BEGIN SOURCE MATERIAL
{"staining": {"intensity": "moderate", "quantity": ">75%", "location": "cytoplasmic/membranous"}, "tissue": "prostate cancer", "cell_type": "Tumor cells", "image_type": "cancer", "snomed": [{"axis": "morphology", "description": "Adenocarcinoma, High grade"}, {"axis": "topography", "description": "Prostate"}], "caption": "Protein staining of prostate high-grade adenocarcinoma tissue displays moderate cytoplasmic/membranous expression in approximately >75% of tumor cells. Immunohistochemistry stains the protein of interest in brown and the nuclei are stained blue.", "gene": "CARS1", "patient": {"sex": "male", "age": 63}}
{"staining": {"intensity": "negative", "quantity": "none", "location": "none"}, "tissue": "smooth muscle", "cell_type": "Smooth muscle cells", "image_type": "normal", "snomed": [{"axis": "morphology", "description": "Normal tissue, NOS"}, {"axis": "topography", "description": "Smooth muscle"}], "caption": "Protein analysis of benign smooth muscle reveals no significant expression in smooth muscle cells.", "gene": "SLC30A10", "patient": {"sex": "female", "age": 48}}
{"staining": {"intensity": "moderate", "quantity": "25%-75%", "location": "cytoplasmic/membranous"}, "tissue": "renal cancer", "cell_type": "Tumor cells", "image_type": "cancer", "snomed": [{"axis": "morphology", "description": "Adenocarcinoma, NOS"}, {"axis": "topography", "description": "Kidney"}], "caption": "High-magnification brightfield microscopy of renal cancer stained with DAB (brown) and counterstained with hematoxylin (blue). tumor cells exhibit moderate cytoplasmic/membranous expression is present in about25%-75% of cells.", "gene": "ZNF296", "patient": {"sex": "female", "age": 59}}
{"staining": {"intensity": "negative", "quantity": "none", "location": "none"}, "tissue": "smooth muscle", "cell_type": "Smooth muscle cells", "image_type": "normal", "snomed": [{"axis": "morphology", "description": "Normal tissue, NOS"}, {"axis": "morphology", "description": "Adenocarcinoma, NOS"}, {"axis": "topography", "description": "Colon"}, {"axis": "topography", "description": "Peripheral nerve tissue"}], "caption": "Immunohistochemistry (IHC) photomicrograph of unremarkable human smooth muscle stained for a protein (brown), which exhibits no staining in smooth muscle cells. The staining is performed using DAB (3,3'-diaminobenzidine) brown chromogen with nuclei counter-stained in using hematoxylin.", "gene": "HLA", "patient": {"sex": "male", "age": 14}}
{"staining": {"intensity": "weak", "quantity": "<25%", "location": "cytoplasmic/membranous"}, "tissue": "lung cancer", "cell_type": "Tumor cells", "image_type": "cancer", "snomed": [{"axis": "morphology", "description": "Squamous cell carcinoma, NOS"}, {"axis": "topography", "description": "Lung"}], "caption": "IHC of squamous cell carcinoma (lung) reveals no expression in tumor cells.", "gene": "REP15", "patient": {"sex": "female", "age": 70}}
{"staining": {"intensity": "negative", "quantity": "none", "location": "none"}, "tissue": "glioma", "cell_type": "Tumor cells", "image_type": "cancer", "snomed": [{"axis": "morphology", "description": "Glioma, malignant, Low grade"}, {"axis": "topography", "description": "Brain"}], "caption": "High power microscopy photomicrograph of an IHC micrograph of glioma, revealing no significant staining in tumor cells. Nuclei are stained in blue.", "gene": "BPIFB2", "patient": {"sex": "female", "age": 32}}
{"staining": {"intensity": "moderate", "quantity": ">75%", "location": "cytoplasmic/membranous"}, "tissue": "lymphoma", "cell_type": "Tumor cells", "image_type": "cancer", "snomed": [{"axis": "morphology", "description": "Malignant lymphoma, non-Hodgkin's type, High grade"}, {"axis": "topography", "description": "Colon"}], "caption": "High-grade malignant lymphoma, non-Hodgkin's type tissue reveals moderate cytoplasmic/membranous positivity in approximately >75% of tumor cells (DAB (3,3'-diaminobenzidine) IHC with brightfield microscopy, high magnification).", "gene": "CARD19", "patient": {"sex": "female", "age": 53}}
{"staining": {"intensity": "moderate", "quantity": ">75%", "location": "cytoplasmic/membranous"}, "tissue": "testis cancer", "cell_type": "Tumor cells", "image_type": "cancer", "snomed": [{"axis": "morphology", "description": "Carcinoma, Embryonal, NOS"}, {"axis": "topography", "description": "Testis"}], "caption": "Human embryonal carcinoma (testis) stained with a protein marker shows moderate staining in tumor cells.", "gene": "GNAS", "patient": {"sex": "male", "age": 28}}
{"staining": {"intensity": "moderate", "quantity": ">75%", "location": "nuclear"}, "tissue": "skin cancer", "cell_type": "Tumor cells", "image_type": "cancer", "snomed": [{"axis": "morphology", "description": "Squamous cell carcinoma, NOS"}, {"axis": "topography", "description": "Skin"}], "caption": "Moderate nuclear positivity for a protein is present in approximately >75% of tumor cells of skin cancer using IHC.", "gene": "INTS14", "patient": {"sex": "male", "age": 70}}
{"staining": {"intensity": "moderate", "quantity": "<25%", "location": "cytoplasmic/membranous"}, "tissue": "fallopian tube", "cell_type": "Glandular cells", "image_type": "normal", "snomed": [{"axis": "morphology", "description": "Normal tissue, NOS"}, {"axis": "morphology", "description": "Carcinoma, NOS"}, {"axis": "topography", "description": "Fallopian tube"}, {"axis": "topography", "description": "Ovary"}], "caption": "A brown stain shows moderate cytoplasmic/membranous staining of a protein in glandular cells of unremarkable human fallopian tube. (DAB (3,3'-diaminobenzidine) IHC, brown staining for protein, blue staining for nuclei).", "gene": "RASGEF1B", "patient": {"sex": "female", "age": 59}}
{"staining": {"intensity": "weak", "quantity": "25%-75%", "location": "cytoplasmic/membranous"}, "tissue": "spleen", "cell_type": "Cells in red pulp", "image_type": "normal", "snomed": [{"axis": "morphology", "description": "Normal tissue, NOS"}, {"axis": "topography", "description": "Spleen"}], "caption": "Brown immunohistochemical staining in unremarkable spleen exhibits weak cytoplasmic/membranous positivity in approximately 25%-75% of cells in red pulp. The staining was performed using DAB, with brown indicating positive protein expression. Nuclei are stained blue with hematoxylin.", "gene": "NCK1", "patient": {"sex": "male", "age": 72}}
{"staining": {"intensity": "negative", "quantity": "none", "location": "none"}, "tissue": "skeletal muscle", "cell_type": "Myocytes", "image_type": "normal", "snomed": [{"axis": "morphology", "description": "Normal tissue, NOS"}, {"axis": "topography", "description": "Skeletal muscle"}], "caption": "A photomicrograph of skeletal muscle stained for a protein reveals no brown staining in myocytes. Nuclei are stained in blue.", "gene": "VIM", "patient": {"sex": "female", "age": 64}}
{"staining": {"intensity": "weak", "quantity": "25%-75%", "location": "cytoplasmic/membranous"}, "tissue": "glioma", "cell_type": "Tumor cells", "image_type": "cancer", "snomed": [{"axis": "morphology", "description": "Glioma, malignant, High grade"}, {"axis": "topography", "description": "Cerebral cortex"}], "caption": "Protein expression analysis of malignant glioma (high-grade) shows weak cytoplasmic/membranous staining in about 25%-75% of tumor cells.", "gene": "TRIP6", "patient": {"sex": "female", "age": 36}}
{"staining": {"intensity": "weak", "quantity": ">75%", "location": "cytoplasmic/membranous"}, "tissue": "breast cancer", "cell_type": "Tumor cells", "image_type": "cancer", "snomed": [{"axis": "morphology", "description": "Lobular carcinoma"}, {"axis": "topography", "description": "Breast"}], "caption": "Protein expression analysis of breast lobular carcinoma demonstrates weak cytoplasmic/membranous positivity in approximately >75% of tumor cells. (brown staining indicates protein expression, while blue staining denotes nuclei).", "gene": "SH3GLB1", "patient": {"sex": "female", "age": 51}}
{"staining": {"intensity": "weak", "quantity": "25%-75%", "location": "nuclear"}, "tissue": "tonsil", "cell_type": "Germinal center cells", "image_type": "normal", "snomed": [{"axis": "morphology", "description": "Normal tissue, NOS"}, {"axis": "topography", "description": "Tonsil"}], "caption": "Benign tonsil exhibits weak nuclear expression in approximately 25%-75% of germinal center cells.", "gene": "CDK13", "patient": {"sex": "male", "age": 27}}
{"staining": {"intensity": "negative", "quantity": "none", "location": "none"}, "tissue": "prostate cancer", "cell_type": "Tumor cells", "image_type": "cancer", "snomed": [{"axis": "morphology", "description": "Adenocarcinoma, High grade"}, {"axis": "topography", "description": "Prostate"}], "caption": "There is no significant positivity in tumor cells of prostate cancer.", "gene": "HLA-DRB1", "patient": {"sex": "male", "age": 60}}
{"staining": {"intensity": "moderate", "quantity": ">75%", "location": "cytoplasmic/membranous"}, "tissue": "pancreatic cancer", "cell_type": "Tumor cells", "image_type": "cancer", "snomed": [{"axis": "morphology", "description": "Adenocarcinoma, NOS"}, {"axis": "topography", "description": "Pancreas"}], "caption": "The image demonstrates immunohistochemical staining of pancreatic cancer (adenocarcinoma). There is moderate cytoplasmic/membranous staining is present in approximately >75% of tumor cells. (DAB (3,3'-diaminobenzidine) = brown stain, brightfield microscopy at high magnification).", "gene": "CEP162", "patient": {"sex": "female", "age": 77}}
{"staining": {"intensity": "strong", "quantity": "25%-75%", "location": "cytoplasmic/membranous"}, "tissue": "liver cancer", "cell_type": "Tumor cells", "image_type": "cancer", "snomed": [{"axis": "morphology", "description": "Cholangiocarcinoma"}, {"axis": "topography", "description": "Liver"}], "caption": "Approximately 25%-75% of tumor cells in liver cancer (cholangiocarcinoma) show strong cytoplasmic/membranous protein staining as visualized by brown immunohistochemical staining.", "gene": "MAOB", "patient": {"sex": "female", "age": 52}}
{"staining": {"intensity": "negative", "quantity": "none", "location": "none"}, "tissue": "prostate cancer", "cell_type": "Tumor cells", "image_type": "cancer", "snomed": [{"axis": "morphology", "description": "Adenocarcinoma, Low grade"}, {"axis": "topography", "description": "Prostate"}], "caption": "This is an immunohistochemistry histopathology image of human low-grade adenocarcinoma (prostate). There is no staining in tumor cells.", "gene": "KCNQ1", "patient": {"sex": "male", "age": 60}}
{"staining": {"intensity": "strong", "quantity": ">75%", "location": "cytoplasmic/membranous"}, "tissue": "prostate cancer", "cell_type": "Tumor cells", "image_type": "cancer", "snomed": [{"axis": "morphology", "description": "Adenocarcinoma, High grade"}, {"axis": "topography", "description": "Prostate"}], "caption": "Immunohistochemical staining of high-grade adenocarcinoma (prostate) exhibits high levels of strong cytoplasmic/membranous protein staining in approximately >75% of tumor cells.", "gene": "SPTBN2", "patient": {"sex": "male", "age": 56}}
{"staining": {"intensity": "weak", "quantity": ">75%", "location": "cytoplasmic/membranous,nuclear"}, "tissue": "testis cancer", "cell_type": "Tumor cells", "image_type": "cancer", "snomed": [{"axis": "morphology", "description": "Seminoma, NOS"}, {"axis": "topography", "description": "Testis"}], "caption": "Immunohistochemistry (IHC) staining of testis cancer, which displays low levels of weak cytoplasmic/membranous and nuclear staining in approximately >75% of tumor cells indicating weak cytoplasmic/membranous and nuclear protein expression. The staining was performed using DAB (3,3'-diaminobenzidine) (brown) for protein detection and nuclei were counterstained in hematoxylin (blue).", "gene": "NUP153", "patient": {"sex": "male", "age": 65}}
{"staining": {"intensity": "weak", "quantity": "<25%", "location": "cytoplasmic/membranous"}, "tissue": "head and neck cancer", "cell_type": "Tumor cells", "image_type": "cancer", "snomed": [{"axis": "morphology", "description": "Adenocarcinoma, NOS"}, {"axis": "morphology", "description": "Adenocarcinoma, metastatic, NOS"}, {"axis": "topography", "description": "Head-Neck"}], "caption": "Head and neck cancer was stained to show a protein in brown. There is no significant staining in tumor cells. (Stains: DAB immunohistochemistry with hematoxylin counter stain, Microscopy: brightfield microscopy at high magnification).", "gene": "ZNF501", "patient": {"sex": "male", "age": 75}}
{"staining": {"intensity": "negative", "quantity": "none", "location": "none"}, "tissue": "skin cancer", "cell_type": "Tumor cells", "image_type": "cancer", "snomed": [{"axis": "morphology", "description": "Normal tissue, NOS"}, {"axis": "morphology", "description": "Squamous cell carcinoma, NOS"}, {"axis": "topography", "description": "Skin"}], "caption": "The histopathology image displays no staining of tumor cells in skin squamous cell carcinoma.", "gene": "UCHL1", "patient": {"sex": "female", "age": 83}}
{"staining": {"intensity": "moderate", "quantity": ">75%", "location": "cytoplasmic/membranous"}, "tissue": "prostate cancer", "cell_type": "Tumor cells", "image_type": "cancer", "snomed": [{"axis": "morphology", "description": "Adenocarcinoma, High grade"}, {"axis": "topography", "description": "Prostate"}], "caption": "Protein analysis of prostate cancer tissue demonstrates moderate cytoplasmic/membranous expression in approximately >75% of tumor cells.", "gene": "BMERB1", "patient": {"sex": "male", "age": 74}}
END SOURCE MATERIAL
• AIM OF THE EXERCISE
In the listing above, find the line with "no significant positivity" and the line with "image demonstrates immunohistochemical", then reproduce both and every line between them exactly.

• RESPONSE TO THE TASK
{"staining": {"intensity": "negative", "quantity": "none", "location": "none"}, "tissue": "prostate cancer", "cell_type": "Tumor cells", "image_type": "cancer", "snomed": [{"axis": "morphology", "description": "Adenocarcinoma, High grade"}, {"axis": "topography", "description": "Prostate"}], "caption": "There is no significant positivity in tumor cells of prostate cancer.", "gene": "HLA-DRB1", "patient": {"sex": "male", "age": 60}}
{"staining": {"intensity": "moderate", "quantity": ">75%", "location": "cytoplasmic/membranous"}, "tissue": "pancreatic cancer", "cell_type": "Tumor cells", "image_type": "cancer", "snomed": [{"axis": "morphology", "description": "Adenocarcinoma, NOS"}, {"axis": "topography", "description": "Pancreas"}], "caption": "The image demonstrates immunohistochemical staining of pancreatic cancer (adenocarcinoma). There is moderate cytoplasmic/membranous staining is present in approximately >75% of tumor cells. (DAB (3,3'-diaminobenzidine) = brown stain, brightfield microscopy at high magnification).", "gene": "CEP162", "patient": {"sex": "female", "age": 77}}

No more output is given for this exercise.